Il periodo di detenzione consecutivo più lungo di Hammouri è stato di sei anni, tra il 2005 e il 2011, fino a quando non è stato rilasciato nell’ambito di uno scambio di prigionieri tra Israele e l’organizzazione di resistenza palestinese Hamas.

Macron solleva la questione
Il portavoce del ministero degli Esteri francese ha affermato che il presidente Emmanuel Macron ha sollevato il problema dell’attuale detenzione di Hammouri con il primo ministro Yair Lapid durante la sua visita di agosto in Francia.

Quasi 300 organizzazioni internazionali per i diritti umani e della società civile questa settimana hanno sollecitato il rilascio dei detenuti amministrativi palestinesi.

I gruppi hanno invitato la cosiddetta comunità internazionale, comprese le Nazioni Unite, il Comitato internazionale della Croce Rossa e il Gruppo di lavoro sulla detenzione arbitraria “a fare pressione sull’entità dell’occupazione e dell’apartheid affinché ponga fine al fascicolo di detenzione amministrativa e ne fermi l’uso contro Palestinesi”.

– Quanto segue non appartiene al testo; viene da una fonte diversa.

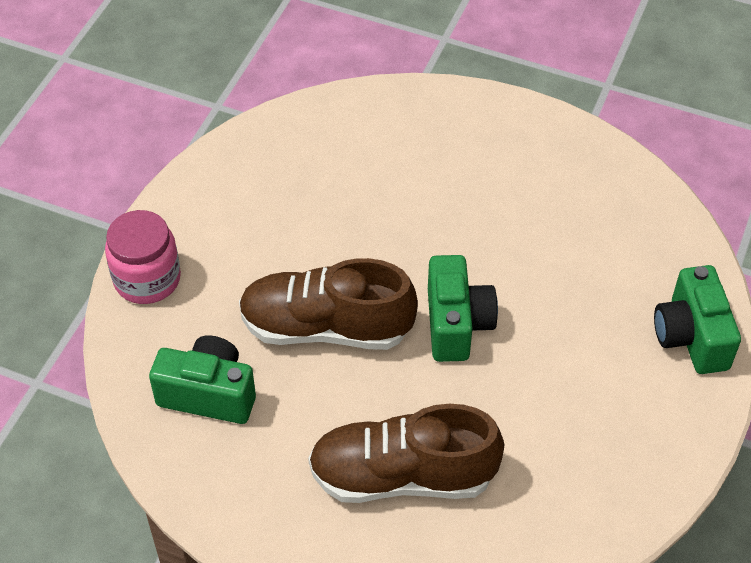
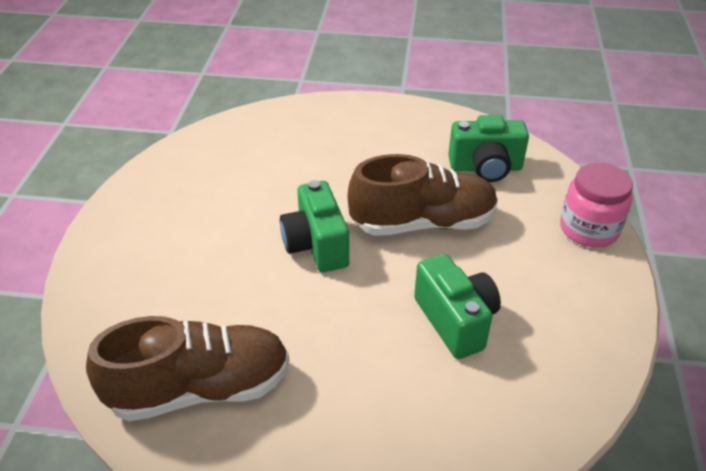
camera: 165 degrees right, 10 degrees down
brown shoe [308,404,504,503] -> brown shoe moved to [86,316,289,421]
green camera [654,265,741,374] -> green camera moved to [414,254,501,359]

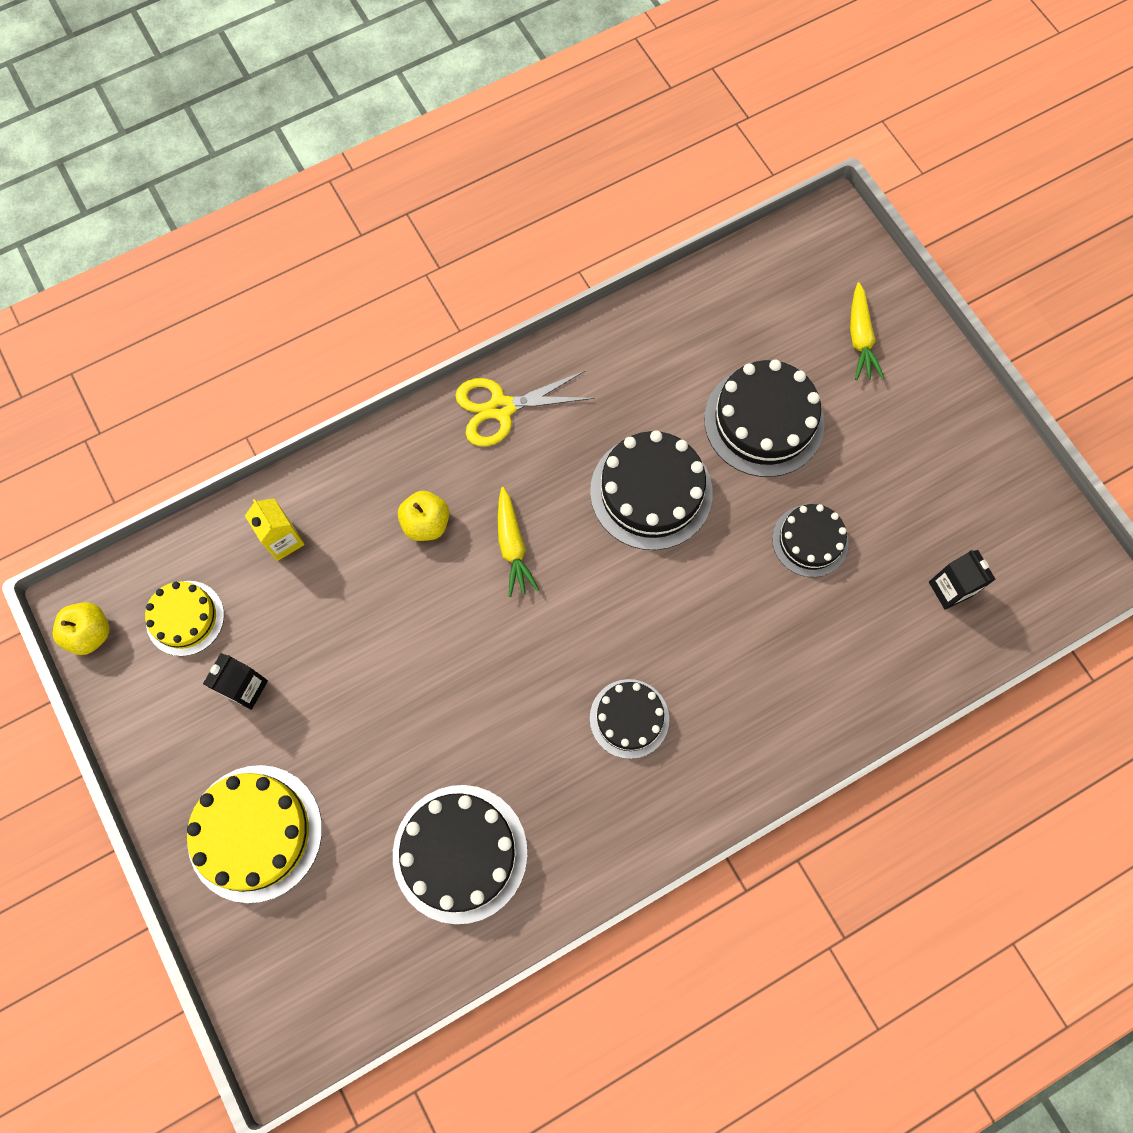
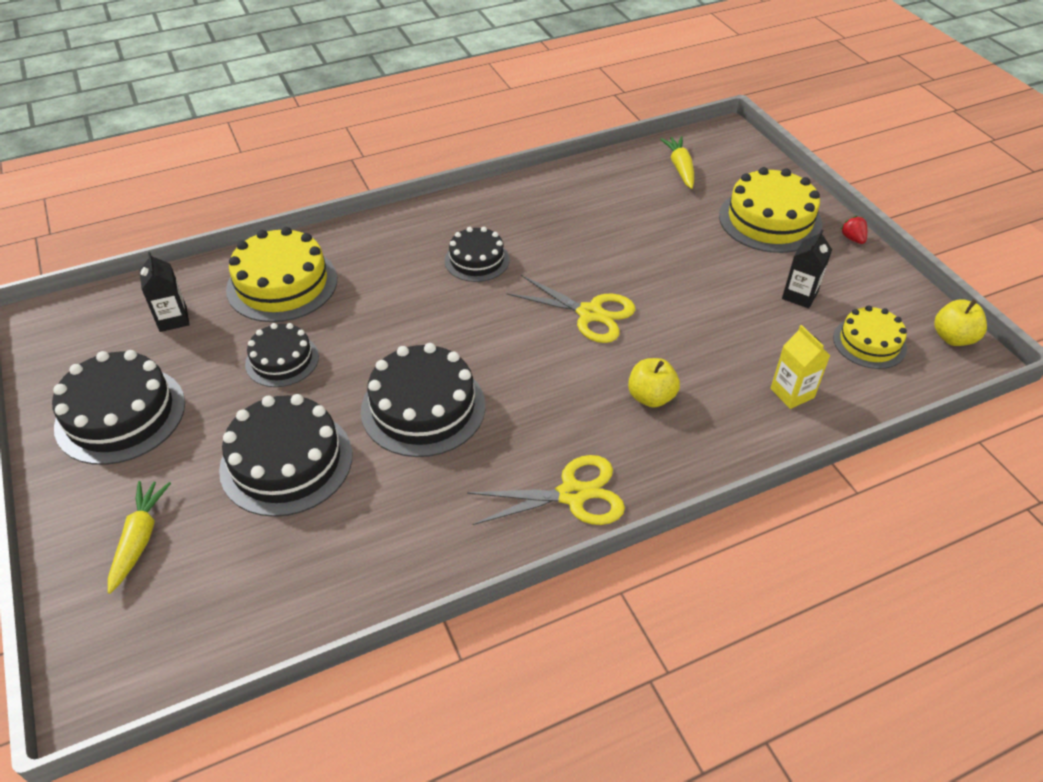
camera: 175 degrees left, 25 degrees down
black cake [393,785,528,924] -> black cake moved to [52,350,185,465]
yellow carrot [498,487,539,597] -> yellow carrot moved to [660,136,694,189]
none -> yellow cake [226,227,337,322]
none -> yellow scissors [507,275,635,343]
none -> red strawberry [840,216,867,244]

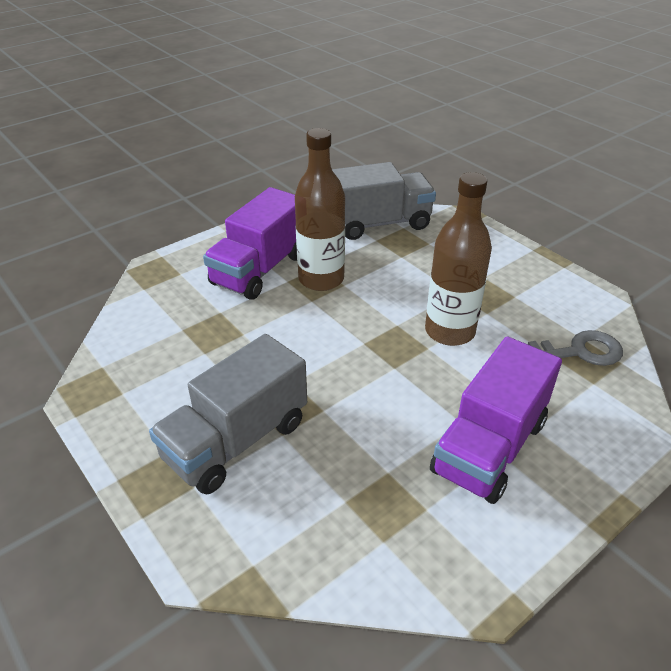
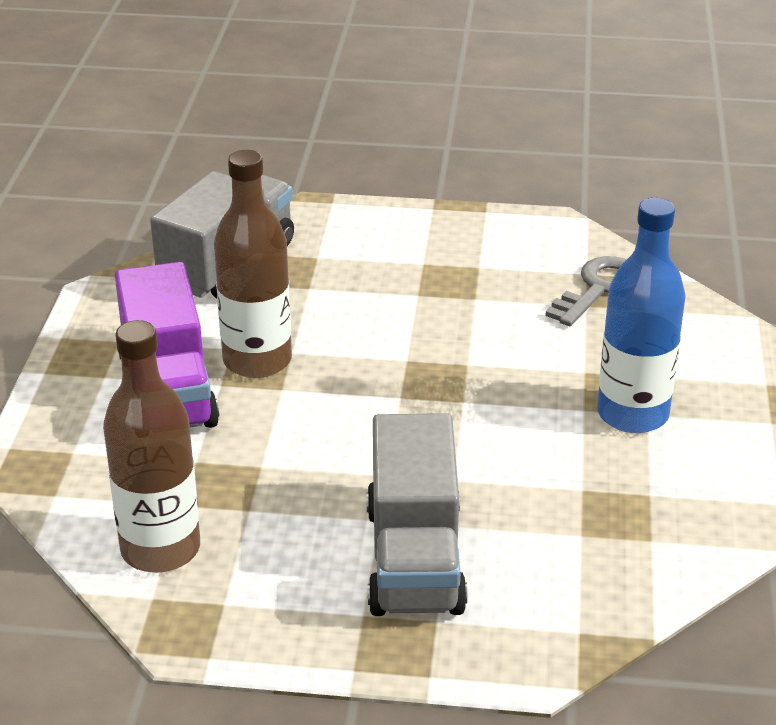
camera: 45 degrees left, 5 degrees down
brown bottle [425,172,492,346] -> brown bottle moved to [103,320,200,573]
purple truck [430,337,562,504] -> blue bottle [597,198,686,433]

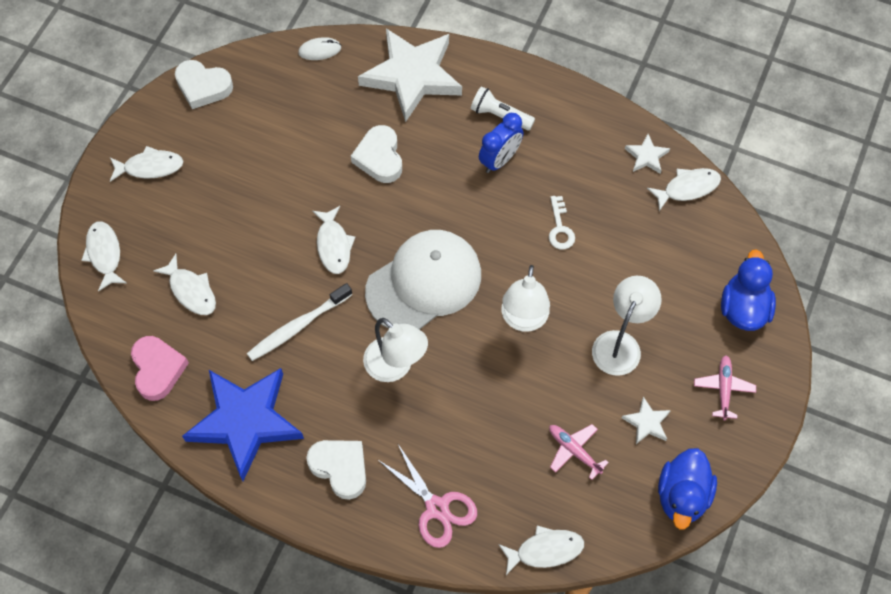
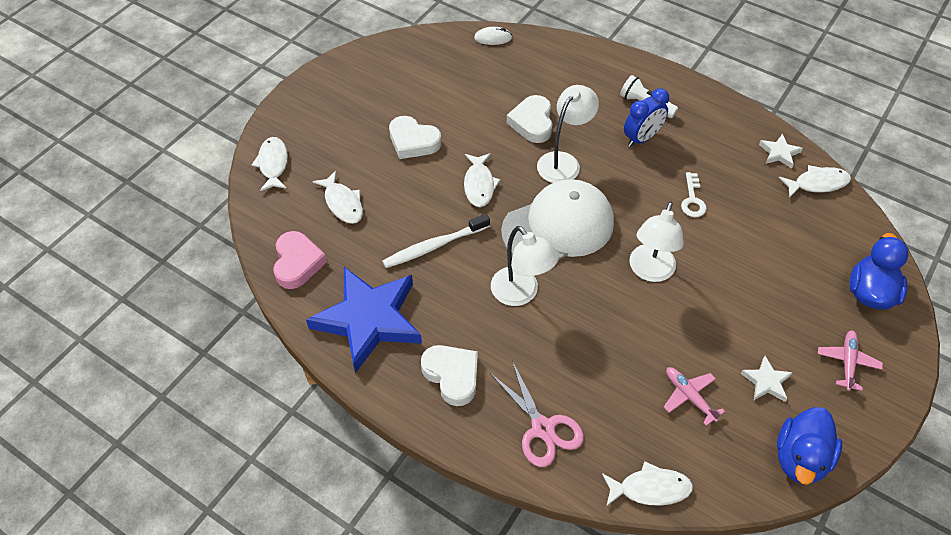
camera: 10 degrees right, 10 degrees down
white fish [110,146,184,182] -> none
white heart [175,60,233,109] -> white heart moved to [389,116,441,159]
white star [358,28,462,122] -> none
white lamp [592,276,662,376] -> white lamp moved to [537,85,599,183]

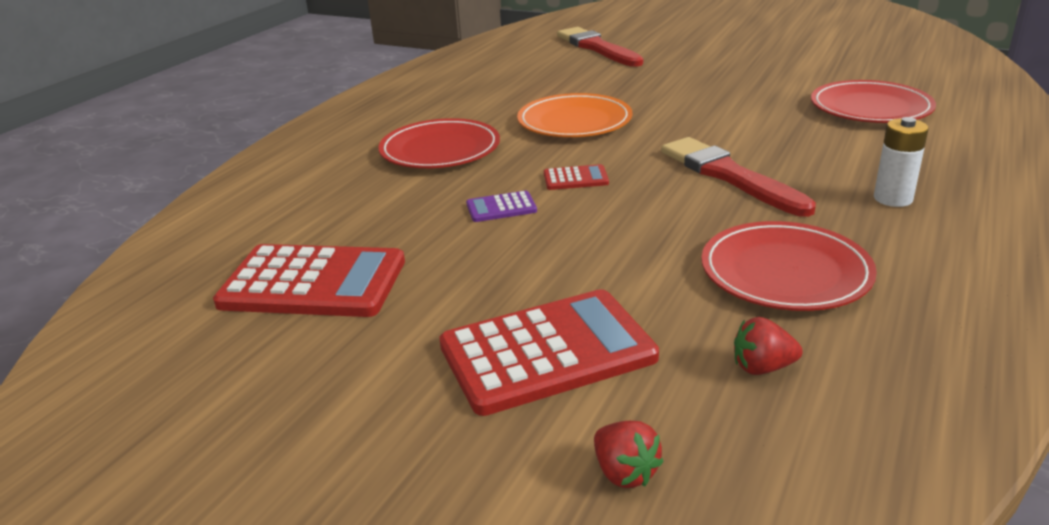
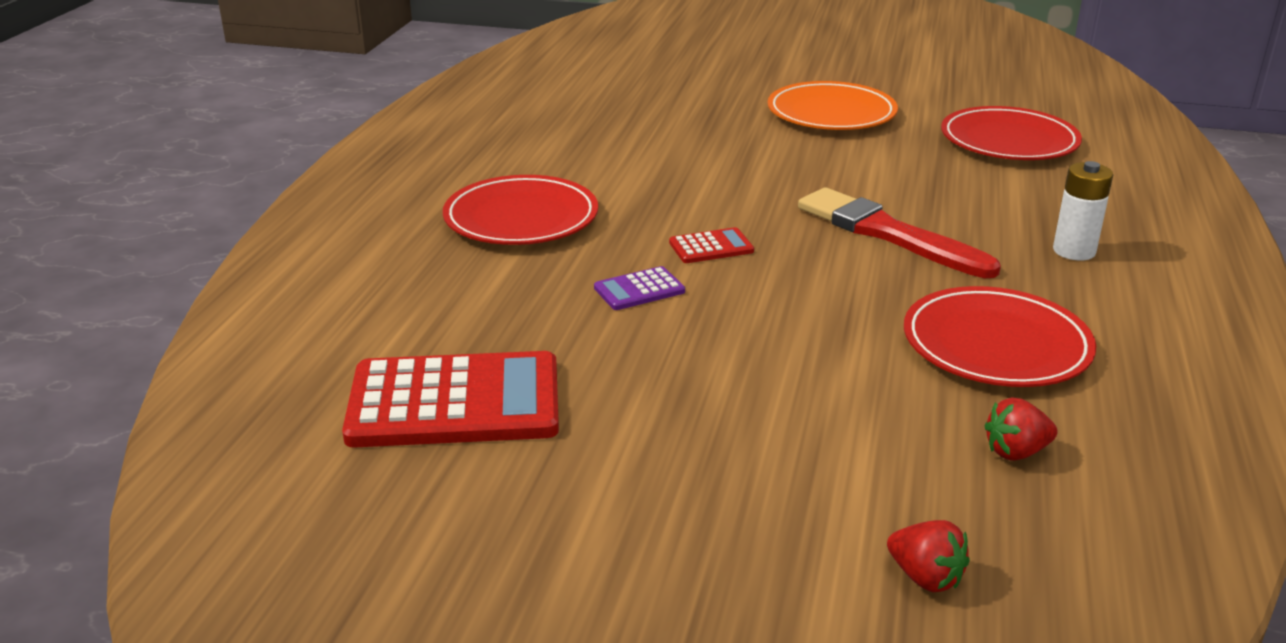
camera: 15 degrees left, 0 degrees up
red calculator [439,289,659,416] -> none
orange plate [517,93,632,137] -> orange plate moved to [768,81,898,130]
red brush [557,27,643,67] -> none

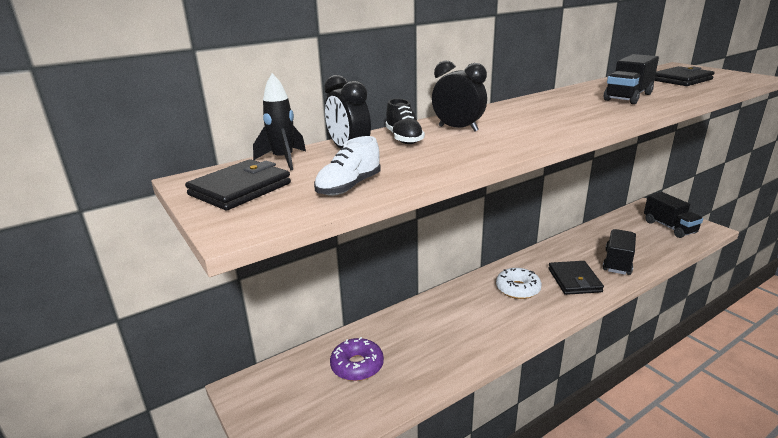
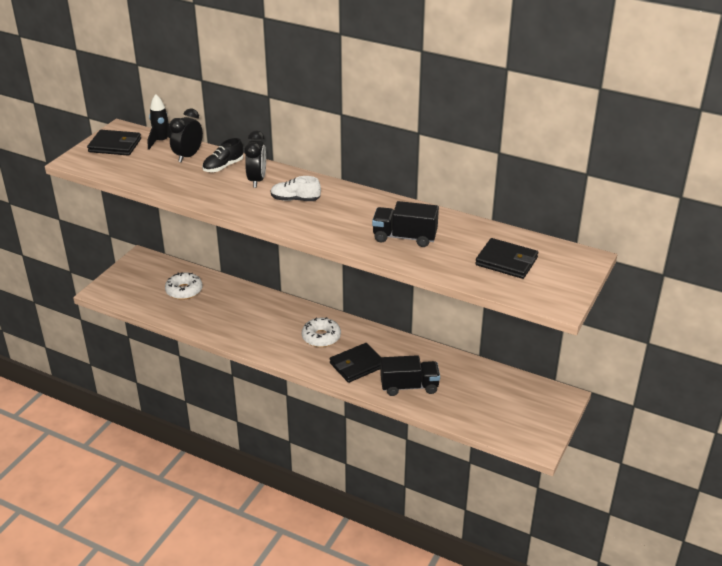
camera: 60 degrees right, 10 degrees up
white shoe [314,136,381,196] -> white shoe moved to [271,176,321,201]
purple donut [330,337,384,381] -> white donut [165,272,203,300]
black truck [644,192,703,238] -> none

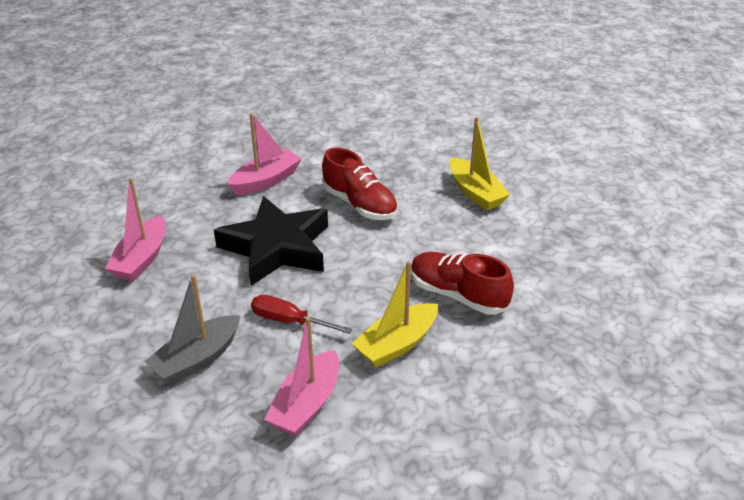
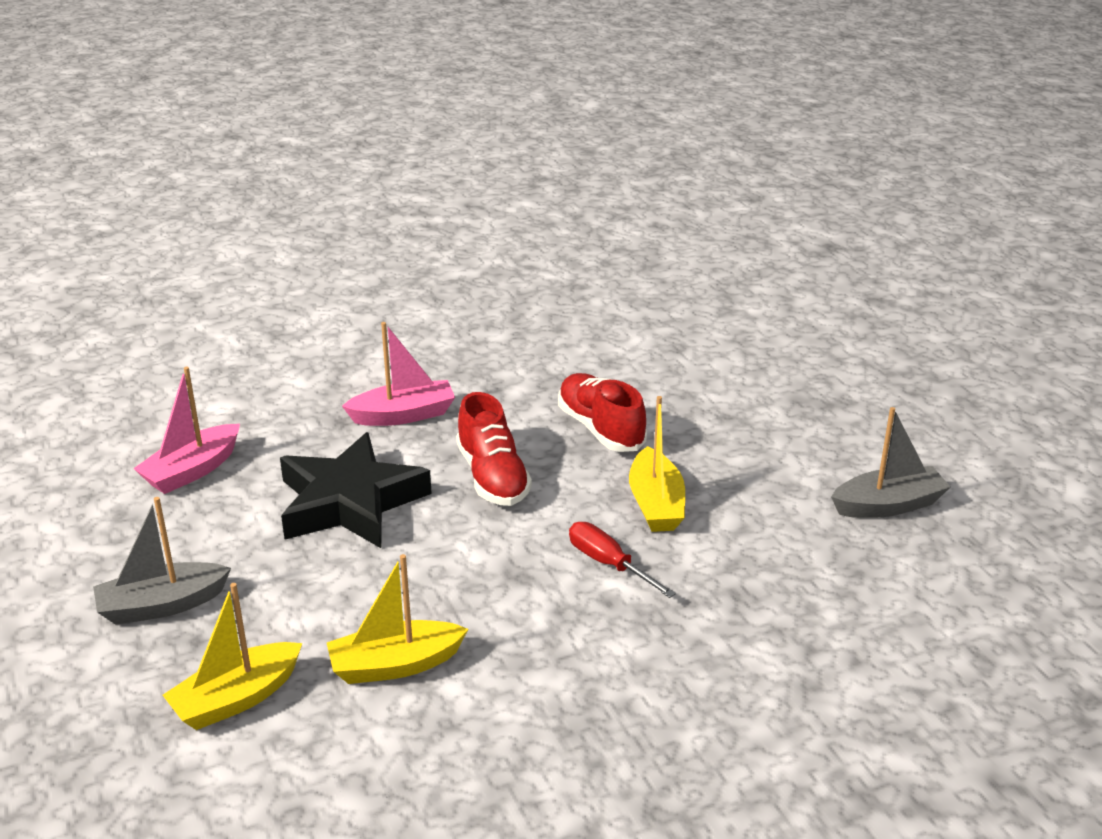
camera: 25 degrees right, 5 degrees down
red screwdriver [251,295,353,334] -> red screwdriver moved to [569,522,676,598]
pink boat [264,316,339,437] -> yellow boat [163,583,302,730]
red shoe [411,252,514,315] -> red shoe moved to [558,373,647,452]
none -> grey boat [831,407,950,518]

La “detenzione amministrativa” praticata da Israele costituisce una delle più gravi violazioni dei diritti umani da parte dello stato dell’apartheid. Una persona viene arrestata, interrogata e incarcerata senza alcuna accusa penale. L’imputato non ha quindi il diritto di vedere le prove, se del caso, che hanno portato a tale azione. Nessuna informazione viene fornita al consulente legale. Non è nemmeno possibile fare riferimento a “l’imputato” nel caso, poiché non ci sono accuse e non esiste un caso in quanto tale. Inoltre, lo Stato si è arrogato il potere di rinnovare un numero infinito di volte l’ordine di carcerazione della vittima, producendo una pena detentiva pressoché permanente senza possibilità di ricorso. È difficile immaginare un insulto più tossico al concetto di giustizia di questa perversione della legge inflitta a uomini, donne e bambini palestinesi.

Lo stato di Israele deve essere smascherato in ogni momento come il regime vile, razzista, ladro e omicida che sappiamo essere. E il nostro sincero sostegno deve andare ai prigionieri e alle loro famiglie che subiscono questa tirannia.